FINANCE & ECONOMICS:
• S&P Global has estimated that UK GDP could contract by 8.1% this year. It says the UK could face a “perfect storm” next year if Brexit goes wrong.
• UK house prices are down on the same month a year ago for the first time in 8yrs reports Nationwide. The building society says that prices in the UK were down 0.1% in June compared with June a year ago and were down by 1.4% compared with last month.
• Nationwide says ‘the medium-term outlook for the housing market remains highly uncertain.’
• The IHS Markit PMI for UK manufacturing in June was released yesterday & showed that there were some ‘signs of stabilising in June, following the recent steep downturn caused by the coronavirus disease 2019 (COVID-19) pandemic.’ It says its measure rose to 50.1 in June where any number over 50.0 implies growth.

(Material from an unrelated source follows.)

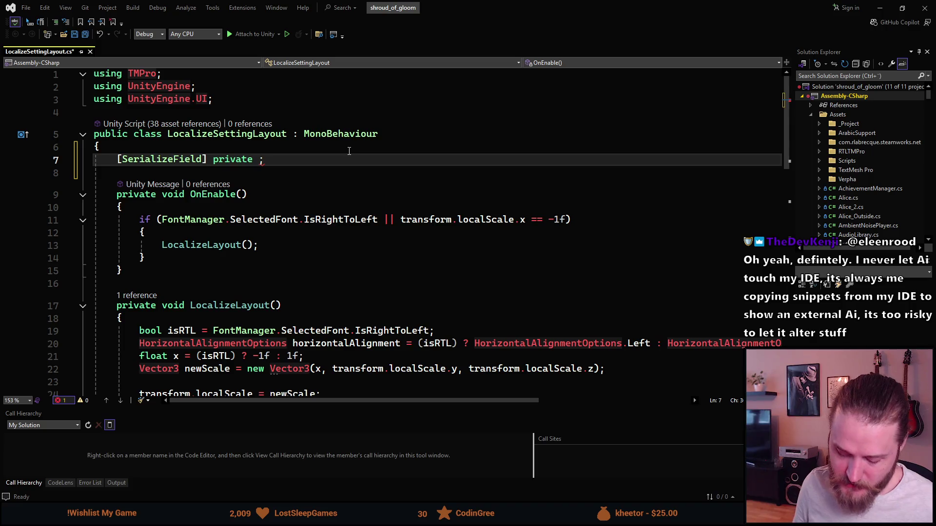
text(ocale)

• Sterling stronger at $1.2492 and €1.1086. Oil higher at $42.08. UK 10yr gilt yield up 5bps at 0.22%. World markets mixed. London set to open up around 40pts.
START THE DAY WITH A SONG:
The song has been furloughed. See you on the other side.
RETAIL WITH NICK BUBB:
• Primark Watch: The food conglomerate ABF has issued a detailed Q3 trading update today (covering the period from 1 March to 20 June) and the main focus is, obviously, on the performance of its Retail business, Primark…Sales in the period were 75% down, because of the lockdown and the lack of Online sales, but all bar the stores in Scotland are now open, and Primark say that “trading in our reopened stores has in aggregate been reassuring and encouraging”, despite poor sales in big city centres, with trading in w/e 20 June up on last year in the stores in England and Ireland.
• John Lewis Store Closure Watch: As well as announcing another 12 John Lewis store re-openings in the week after next, including Oxford Street, JLP also told staff yesterday that not all the stores would re-open, according to a memo from Chairman Sharon White leaked to the Evening Standard. The list of 18 stores still to re-open includes the ill-fated Travel units in St Pancras and Heathrow, which are de minimis in the scheme of things, but there are also 6 retail park stores on the list (Ashford, Chichester, Croydon, Newbury, Swindon and Tamworth). More interestingly, given John Lewis’ negotiating clout with the landlords, there are shopping centre anchors like Brent Cross and Watford, as well as the recently opened flagships in Oxford and Westfield White City…
• News Flow This Week: As we move on further into July and Q3, the Sainsbury AGM is at 11am this morning. The latest GFK Consumer Confidence index “flash” is out first thing tomorrow, followed by the M&S AGM at 11am.